Re: In at the deep end

Postby Vorpal » 20 Sep 2010, 11:31pm

Some schools have continued (and probably will continue) with a volunteer-based cycling proficiency. Some councils are still training cycling proficiency instructors under road safety programmes. I don't know all of the reasons, but I suspect that cost is one of them. I do know that the schools in my area are only changing to Bikeability as their cycling proficiency instructors are lost through retirement and resignation.

Check here for more information http://www.bikeability.org.uk/professionals/ The site also has course materials and training information.
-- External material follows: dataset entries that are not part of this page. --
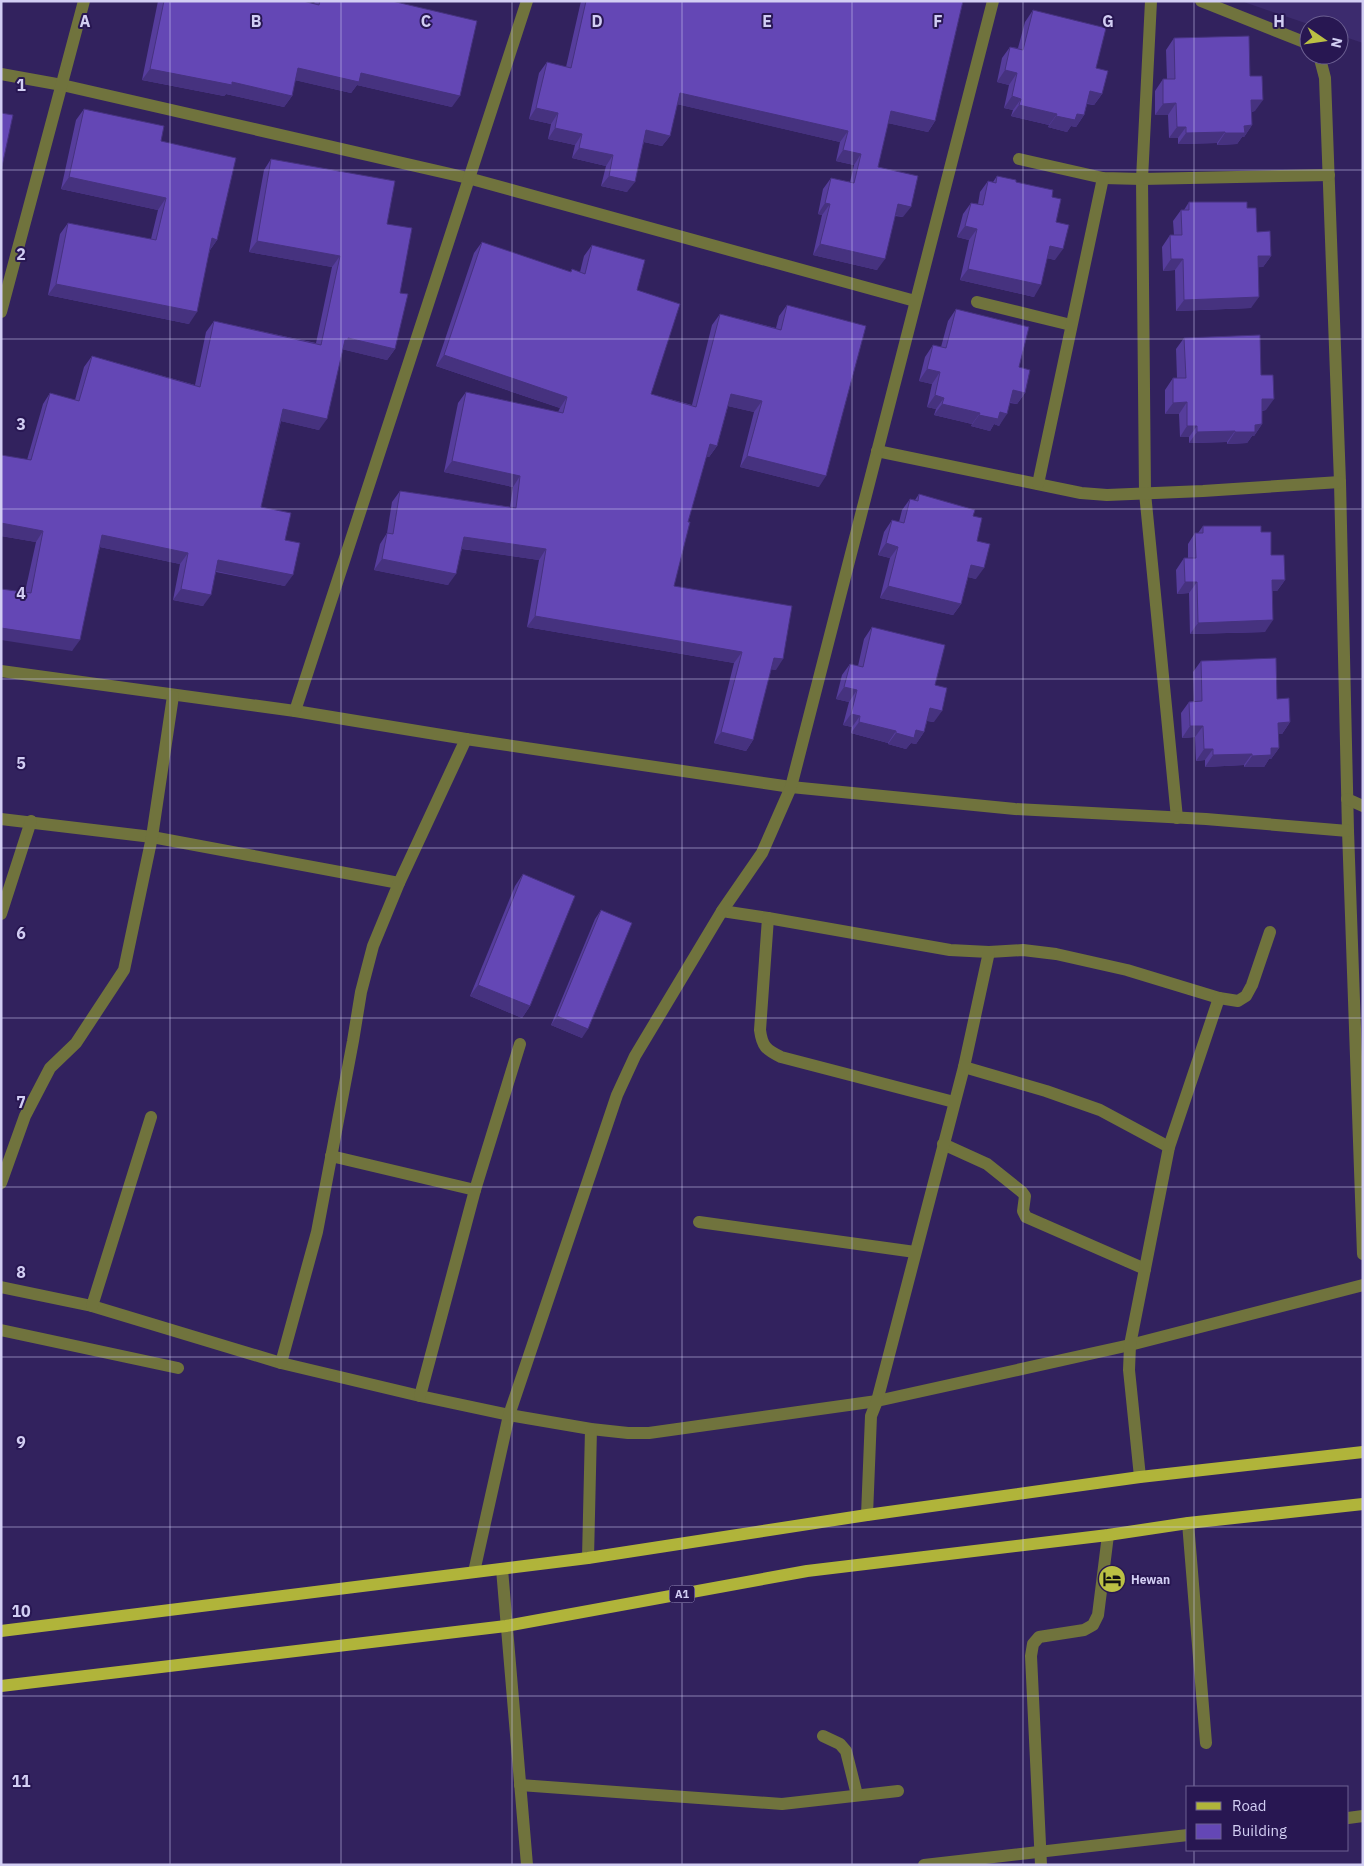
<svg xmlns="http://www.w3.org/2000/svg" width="1364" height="1866" font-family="'IBM Plex Sans',sans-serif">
<rect width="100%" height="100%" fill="#32225e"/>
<!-- built -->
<path fill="#3c2b6e" d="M1241,1H1363V43L1339,35V25H1311Z"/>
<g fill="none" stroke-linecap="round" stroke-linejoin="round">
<!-- minor -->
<g stroke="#70733d" stroke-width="12">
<path d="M1151,1L1142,179L1145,493L1177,818"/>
<path d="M1201,1L1309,44"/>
<path d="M1319,55L1325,78L1340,482L1348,831L1363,1254"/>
<path d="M1,74L62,85L468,178L915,301"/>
<path d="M1019,159L1103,178L1142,179L1329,175"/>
<path d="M977,302L1071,325"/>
<path d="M1,312L84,1"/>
<path d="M877,451L1081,493L1107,495L1203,491L1340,482"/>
<path d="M1038,484L1103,178"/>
<path d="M1,671L295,711L466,739L791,787L1015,809L1206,819L1348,831"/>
<path d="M295,711L527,1"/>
<path d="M1347,799L1363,806"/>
<path d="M1,819L152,837L399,883"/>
<path d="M722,911L768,918L760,1030C762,1046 766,1050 781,1057L954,1102"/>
<path d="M1,914L31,821"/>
<path d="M768,918L950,950L989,952L1023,950L1056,954L1127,970L1219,998L1238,1001L1246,996L1252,985L1270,932"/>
<path d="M964,1067L1046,1091L1100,1110L1169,1147"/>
<path d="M943,1144L987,1164L1022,1192L1025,1196L1023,1211L1026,1217L1145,1269"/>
<path d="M331,1156L475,1190"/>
<path d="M1,1183L25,1116L50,1068L76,1043L124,970L152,837L173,696"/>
<path d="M699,1222L915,1252"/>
<path d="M1,1287L92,1306L281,1363L420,1396L509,1415L591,1429L628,1433H649L877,1401L1130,1345L1363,1285"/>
<path d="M92,1306L151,1117"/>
<path d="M1,1330L178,1368"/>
<path d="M281,1363L317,1232L353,1041L361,992L373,946L399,883L466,739"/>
<path d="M420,1396L475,1190L520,1044"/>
<path d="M1140,1477L1129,1370L1130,1345L1169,1147L1219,998"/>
<path d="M867,1515L871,1416L877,1401L964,1067L989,952"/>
<path d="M1188,1523L1206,1743"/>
<path d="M588,1558L591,1429"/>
<path d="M502,1569L527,1865"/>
<path d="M474,1572L509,1415L617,1095L635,1056L722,911L762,853L791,787L993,1"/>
<path d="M823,1736L840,1744L846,1751L857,1795"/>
<path d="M520,1785L782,1804L898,1791"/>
<path d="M1348,1818L1363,1816"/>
<path d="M924,1865L1188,1835"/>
<path d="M1041,1865L1031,1656L1033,1644L1039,1637L1084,1630L1093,1625L1098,1615L1108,1535"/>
</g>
<!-- major -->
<g stroke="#b0b43a" stroke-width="12">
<path d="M1,1631L588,1558L867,1515L1140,1477L1363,1452"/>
<path d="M1,1686L506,1626L807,1571L1108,1535L1188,1523L1363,1504"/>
</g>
</g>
<!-- wall -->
<g fill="#563d9c">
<path d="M158,1H303L314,4L315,1H392L452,107L357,85L351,93L295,80L292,96L284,107L226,94L224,96L142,80Z"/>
<path d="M581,1H963L935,121L928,132L888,123L878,167L903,217L895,216L877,270L813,255L822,215L818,214L823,189L831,178L850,182L854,165L836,161L840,142L677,104L670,136L662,146L644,142L627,192L601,186L606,166L572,158L575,145L548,139L551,124L529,119L539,73L547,62L566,67Z"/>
<path d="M1033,10L1096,68L1102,94L1094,105L1087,104L1084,115L1076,127L1071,126L1067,132L1048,127L1049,125L1011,116L1013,110L1004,108L1009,85L997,82L1002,58L1010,47L1018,48L1025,22Z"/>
<path d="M1174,38L1250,76L1255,111L1251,112L1252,125L1244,137H1242L1237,144L1217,145V143L1178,144V138H1169L1168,115H1155V91L1163,79H1167L1166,50Z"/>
<path d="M84,109L161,141L217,240L210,250L189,324L48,295L60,234L68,223L151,239L158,210L61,189L76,120Z"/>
<path d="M271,159L387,224L400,293L395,349L387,360L342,349L319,430L281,421L261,507L285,540V586L216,572L203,606L173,600L180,564L100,547L72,651L25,592L36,542L1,536V455L27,460L43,404L50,393L75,400L84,367L92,356L195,385L206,332L214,321L316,343L332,267L249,252L264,170Z"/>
<path d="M997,176L1052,197L1056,222L1055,260L1047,258L1034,297L960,280L969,240L957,237L963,214L971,203L978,204L980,192L988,181L993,182Z"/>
<path d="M1189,202L1247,208L1257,232L1271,256L1263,267H1258L1251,308L1176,311L1175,270L1163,271L1162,247L1170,235H1174L1173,221L1181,210H1184Z"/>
<path d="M482,242L570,272L572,269L580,272L584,256L592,245L637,290L651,394L692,405L712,325L720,314L776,328L779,316L787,305L819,487L740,467L754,412L728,406L717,446L709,457L706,456L688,522L674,586L776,670L771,669L753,740L746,751L714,743L734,663L527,627L539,560L462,549L448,585L374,570L380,544L387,533L392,502L400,491L510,507L513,487L444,472L458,403L466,392L558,412L560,408L436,366L474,253Z"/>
<path d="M956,309L1019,367L1025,393L1017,404L1010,403L999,426L994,424L990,431L971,426L972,424L934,415L936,409L927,407L932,384L919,381L925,357L933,345L941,347L948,321Z"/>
<path d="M1184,338L1261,375L1266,410L1262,411V424L1254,436H1252L1247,443L1227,444V442L1189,443V437H1180L1179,414H1165V390L1173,378H1177L1176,349Z"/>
<path d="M919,494L973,516L977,541L976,579L968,577L961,604L953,615L880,598L890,558L878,555L884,532L892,520L899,522L902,510L910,499L915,500Z"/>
<path d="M1203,526L1261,532L1271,555L1285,580L1277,591H1272L1265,632L1190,634L1189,593L1177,594L1176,570L1184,558H1188V544L1195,533H1198Z"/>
<path d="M872,627L935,685L934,722L927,721L924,732L916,744L911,743L906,749L888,744V743L851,733L852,727L843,725L849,702L836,699L842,675L850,664L858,666L864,639Z"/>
<path d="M1201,661L1277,699L1290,722L1282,734H1278L1279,748L1271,759H1269L1264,767H1244V765L1205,767V760L1196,761L1195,737L1182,738L1181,713L1189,702L1194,701L1193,672Z"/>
<path d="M523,874L530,1006L522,1018L470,996L515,886Z"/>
<path d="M601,910L582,1038L551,1025L595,919Z"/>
</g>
<!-- shaded-wall -->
<g fill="#46327f">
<path d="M298,68L361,73L460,96L452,107L357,85L351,93L290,79Z"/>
<path d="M150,69L232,82L292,96L284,107L226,94L224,96L142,80Z"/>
<path d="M1005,70L1017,73L1009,85L997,82Z"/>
<path d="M1090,91L1102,94L1094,105L1082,102Z"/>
<path d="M680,93L848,131L840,142L672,103Z"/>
<path d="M1012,96L1021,99L1013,110L1004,108Z"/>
<path d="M1251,100H1263L1255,111L1243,112Z"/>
<path d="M1176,103L1168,115H1155L1163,104Z"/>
<path d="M1019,105L1057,114L1049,125L1011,116Z"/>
<path d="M536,108L558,113L551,124L529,119Z"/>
<path d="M891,111L935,121L928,132L883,122Z"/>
<path d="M1077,114L1084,115L1076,127L1071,126L1067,132L1048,127L1056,116Z"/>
<path d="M1252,125L1244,137H1242L1237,144L1217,145L1225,133L1244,126Z"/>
<path d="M1177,127H1186L1178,138H1169Z"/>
<path d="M555,128L582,134L575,145L548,139Z"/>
<path d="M646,130L670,136L662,146L639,141Z"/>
<path d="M1225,132L1217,143L1178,144L1186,133Z"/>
<path d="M579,148L613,155L606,166L572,158Z"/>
<path d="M843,150L861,154L854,165L836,161Z"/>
<path d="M609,176L635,182L627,192L601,186Z"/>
<path d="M69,177L166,198L158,210L61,189Z"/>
<path d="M825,203L830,204L822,215L818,214Z"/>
<path d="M898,204L911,207L903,217L890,214Z"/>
<path d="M965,226L977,229L969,240L957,237Z"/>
<path d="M212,238L217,240L209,251Z"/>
<path d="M257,241L340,256L332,267L249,252Z"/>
<path d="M820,244L885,259L877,270L813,255Z"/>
<path d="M1050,246L1063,249L1055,260L1042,257Z"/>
<path d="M1258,256H1271L1263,267L1250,268Z"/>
<path d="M1171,259H1183L1175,270L1163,271Z"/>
<path d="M968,269L1041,285L1034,297L960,280Z"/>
<path d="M56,284L197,312L189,324L48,295Z"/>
<path d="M1259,297L1251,308L1176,311L1184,300Z"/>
<path d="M348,338L395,349L387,360L341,349L345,340Z"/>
<path d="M444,355L567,397L560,408L436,366Z"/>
<path d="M927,369L940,372L932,384L919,381Z"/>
<path d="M1013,390L1025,393L1017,404L1005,401Z"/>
<path d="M731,394L762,401L754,412L723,405Z"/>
<path d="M935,395L944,398L936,409L927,407Z"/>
<path d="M1262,399H1274L1266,410L1254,411Z"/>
<path d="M1187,402L1179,414H1165L1173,403Z"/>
<path d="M942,404L980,413L972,424L934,415Z"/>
<path d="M283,409L327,419L319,430L276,420Z"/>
<path d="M1000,412L1007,414L999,426L994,424L990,431L971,426L979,415Z"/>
<path d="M1262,424L1254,436H1252L1247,443L1227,444L1235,432L1255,425Z"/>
<path d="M1187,426H1197L1189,437H1180Z"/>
<path d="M1235,431L1227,442L1189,443L1197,432Z"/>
<path d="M710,444L717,446L709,457L702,455Z"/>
<path d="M747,456L826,476L819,487L740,467Z"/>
<path d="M452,461L520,476L513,487L444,472Z"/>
<path d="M1,523L43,531L36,542L1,536Z"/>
<path d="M102,535L188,553L180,564L95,546Z"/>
<path d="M464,537L546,549L539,560L456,548Z"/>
<path d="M886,543L898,547L890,558L878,555Z"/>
<path d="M382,559L456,574L448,585L374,570Z"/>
<path d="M218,560L293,575L285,586L211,570Z"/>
<path d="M971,565L984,568L976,579L963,576Z"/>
<path d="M1272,580H1285L1277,591H1264Z"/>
<path d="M1185,582H1197L1189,593L1177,594Z"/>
<path d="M888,586L961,604L953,615L880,598Z"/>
<path d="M181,589L211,595L203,606L173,600Z"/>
<path d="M535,616L742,652L734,663L527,627Z"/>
<path d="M1273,620L1265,632L1190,634L1198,623Z"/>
<path d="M1,628L80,640L72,651L1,640Z"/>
<path d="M774,658L783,659L776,670L766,669Z"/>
<path d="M844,687L857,690L849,702L836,699Z"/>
<path d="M930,708L942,711L934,722L922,720Z"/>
<path d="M851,714L860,716L852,727L843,725Z"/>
<path d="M859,722L896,731L888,743L851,733Z"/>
<path d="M1290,722L1282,734H1270L1278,723Z"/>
<path d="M1190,726H1203L1195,737L1182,738Z"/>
<path d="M916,730L924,732L916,744L911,743L906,749L888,744L896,733Z"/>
<path d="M721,732L753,740L746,751L714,743Z"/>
<path d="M1271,748H1279L1271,759H1269L1264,767H1244L1252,756Z"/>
<path d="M1204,749H1213L1205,760L1196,761Z"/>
<path d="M1252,754L1244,765L1205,767L1213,755Z"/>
<path d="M478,985L530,1006L522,1018L470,996Z"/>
<path d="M557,1016L588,1029L582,1038L551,1025Z"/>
</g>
<!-- building -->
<g fill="#6447b5" stroke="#46327f">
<path d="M164,1H303L319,5L320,1H392L477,21L460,96L361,73L359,82L298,68L292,96L232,82V85L150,69Z"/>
<path d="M586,1H963L935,121L891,111L878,167L918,176L911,207L898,204L885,259L820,244L830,204L825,203L831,178L854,183L861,154L843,150L848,131L680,93L670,136L646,130L635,182L609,176L613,155L579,148L582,134L555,128L558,113L536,108L547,62L571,68Z"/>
<path d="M1033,10L1106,28L1096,68L1108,71L1102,94L1090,91L1084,115L1077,114L1075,120L1056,116L1057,114L1019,105L1021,99L1012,96L1017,73L1005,70L1010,47L1023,50Z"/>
<path d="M1249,36L1250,76H1262L1263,100H1251L1252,125L1244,126L1245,133H1225V132L1186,133V127H1177L1176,103L1163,104V79H1175L1174,38Z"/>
<path d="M84,109L164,126L161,141L236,158L217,240L212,238L197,312L56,284L68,223L156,240L166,198L69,177Z"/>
<path d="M1,113L13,115L1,171Z"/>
<path d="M271,159L395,181L387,224L412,228L400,293L408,294L395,349L348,338V340H345L327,419L283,409L261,507L291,513L285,540L300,543L293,575L218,560L211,595L181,589L188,553L102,535L80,640L1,628V589L31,593L43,531L1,523V455L31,460L50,393L79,401L92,356L200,387L214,321L321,345L340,256L257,241Z"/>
<path d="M997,176L1016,180V182L1053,190L1052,197L1061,199L1056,222L1069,225L1063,249L1050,246L1041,285L968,269L977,229L965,226L971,203L983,205L988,181L996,183Z"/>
<path d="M1189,202H1247V208H1256L1257,232L1270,231L1271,256H1258L1259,297L1184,300L1183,259H1171L1170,235H1182L1181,210H1189Z"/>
<path d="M482,242L571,272L572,269L585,274L592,245L645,260L637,290L680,304L651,394L696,407L720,314L781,330L787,305L866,326L826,476L747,456L762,401L731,394L717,446L710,444L688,522H690L674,586L792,606L783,659L774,658L753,740L721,732L742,652L535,616L546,549L464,537L456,574L382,559L387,533L393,534L400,491L516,508L520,476L452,461L466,392L563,413L567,397L444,355Z"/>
<path d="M956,309L1029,327L1019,367L1030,370L1025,393L1013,390L1007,414L1000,412L998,419L979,415L980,413L942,404L944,398L935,395L940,372L927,369L933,345L946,348Z"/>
<path d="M1260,335L1261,375H1273L1274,399H1262V424L1255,425V432H1235V431L1197,432V426H1187V402L1173,403V378H1186L1184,338Z"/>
<path d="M919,494L975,510L973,516L982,518L977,541L990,544L984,568L971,565L961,604L888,586L898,547L886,543L892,520L904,523L910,499L918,501Z"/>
<path d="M1203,526H1261V532H1271V555H1284L1285,580H1272L1273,620L1198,623L1197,582H1185L1184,558H1196L1195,533H1203Z"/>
<path d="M872,627L945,645L935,685L947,688L942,711L930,708L924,732L916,730L914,738L896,733V731L859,722L860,716L851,714L857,690L844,687L850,664L863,667Z"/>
<path d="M1276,658L1277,699L1289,698L1290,722L1278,723L1279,748H1271V755L1252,756V754L1213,755V749H1204L1203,726H1190L1189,702L1202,701L1201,661Z"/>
<path d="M523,874L575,896L530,1006L478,985Z"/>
<path d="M601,910L632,923L588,1029L557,1016Z"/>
</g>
<!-- grid -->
<path fill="none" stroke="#d2cef3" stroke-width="1" stroke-opacity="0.55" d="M170,1V1865M341,1V1865M512,1V1865M682,1V1865M852,1V1865M1023,1V1865M1194,1V1787M1,170H1363M1,339H1363M1,509H1363M1,679H1363M1,848H1363M1,1018H1363M1,1187H1363M1,1357H1363M1,1527H1363M1,1696H1363M1194,1850V1865"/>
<!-- icons -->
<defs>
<g id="hotel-disc" transform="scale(1.4375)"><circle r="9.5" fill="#bbc044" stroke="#281752"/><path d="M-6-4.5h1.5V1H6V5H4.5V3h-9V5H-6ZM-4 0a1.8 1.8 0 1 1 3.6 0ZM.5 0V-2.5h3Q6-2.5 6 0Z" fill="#111"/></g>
</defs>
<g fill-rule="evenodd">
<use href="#hotel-disc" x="1112" y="1579"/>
</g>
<g text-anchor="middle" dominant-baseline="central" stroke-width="4" stroke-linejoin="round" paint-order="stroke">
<!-- shield labels -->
<rect fill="#281752" stroke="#9f97c3" stroke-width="1" x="669.5" y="1585.5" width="25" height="17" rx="4"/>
<g font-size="11" font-weight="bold" fill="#d2cef3">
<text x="682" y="1594">A1</text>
</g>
<!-- poi labels -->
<g font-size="12" font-weight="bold" fill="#d2cef3" stroke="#281752" text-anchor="start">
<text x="1131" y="1579">Hewan</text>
</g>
</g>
<g font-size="16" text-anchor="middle" font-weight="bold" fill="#d2cef3" stroke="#281752" stroke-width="4" stroke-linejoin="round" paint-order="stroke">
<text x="85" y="27">A</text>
<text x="256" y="27">B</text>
<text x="426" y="27">C</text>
<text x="597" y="27">D</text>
<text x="767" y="27">E</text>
<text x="938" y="27">F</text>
<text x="1108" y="27">G</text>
<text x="1279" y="27">H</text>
<text x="21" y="91">1</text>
<text x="21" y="260">2</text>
<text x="21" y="430">3</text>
<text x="21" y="599">4</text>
<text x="21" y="769">5</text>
<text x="21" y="939">6</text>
<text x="21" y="1108">7</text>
<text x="21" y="1278">8</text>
<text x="21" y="1448">9</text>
<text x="21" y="1617">10</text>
<text x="21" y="1787">11</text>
</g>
<!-- border -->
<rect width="1364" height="1866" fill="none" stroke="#d2cef3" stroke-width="5"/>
<!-- legend -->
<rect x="1186" y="1786" width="162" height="65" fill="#281752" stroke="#6c6092"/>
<rect x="1196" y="1802" width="25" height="8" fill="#b0b43a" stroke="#6c6092"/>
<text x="1232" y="1811" font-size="15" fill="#d2cef3">Road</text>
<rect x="1196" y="1824" width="25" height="15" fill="#6447b5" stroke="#6c6092"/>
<text x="1232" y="1836" font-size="15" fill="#d2cef3">Building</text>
<!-- north arrow -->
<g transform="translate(1324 40) rotate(103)"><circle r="24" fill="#281752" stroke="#6c6092"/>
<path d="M0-4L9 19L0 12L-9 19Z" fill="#bbc044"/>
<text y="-8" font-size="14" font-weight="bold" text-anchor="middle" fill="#d2cef3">N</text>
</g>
</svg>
There are some bursaries available for training, if you should decide that you want to become a Bikeability instructor.

Good Luck.
“In some ways, it is easier to be a dissident, for then one is without responsibility.”
― Nelson Mandela, Long Walk to Freedom

xpc316e
Posts: 293
Joined: 5 Sep 2008, 11:10pm
Location: Bury St Edmunds, UK

Re: In at the deep end

Postby xpc316e » 23 Sep 2010, 6:21pm

I'd contact your county council's road safety office, and ask them what they can do for you. If you PM me, I might be able to let you have a copy of the manual we issue to people in just your situation.
Riding a Dahon Jetstream P9 folder, a Claud Butler Cape Wrath MTB, and the latest acquisition, an early 90s Vision R30 above seat steered recumbent.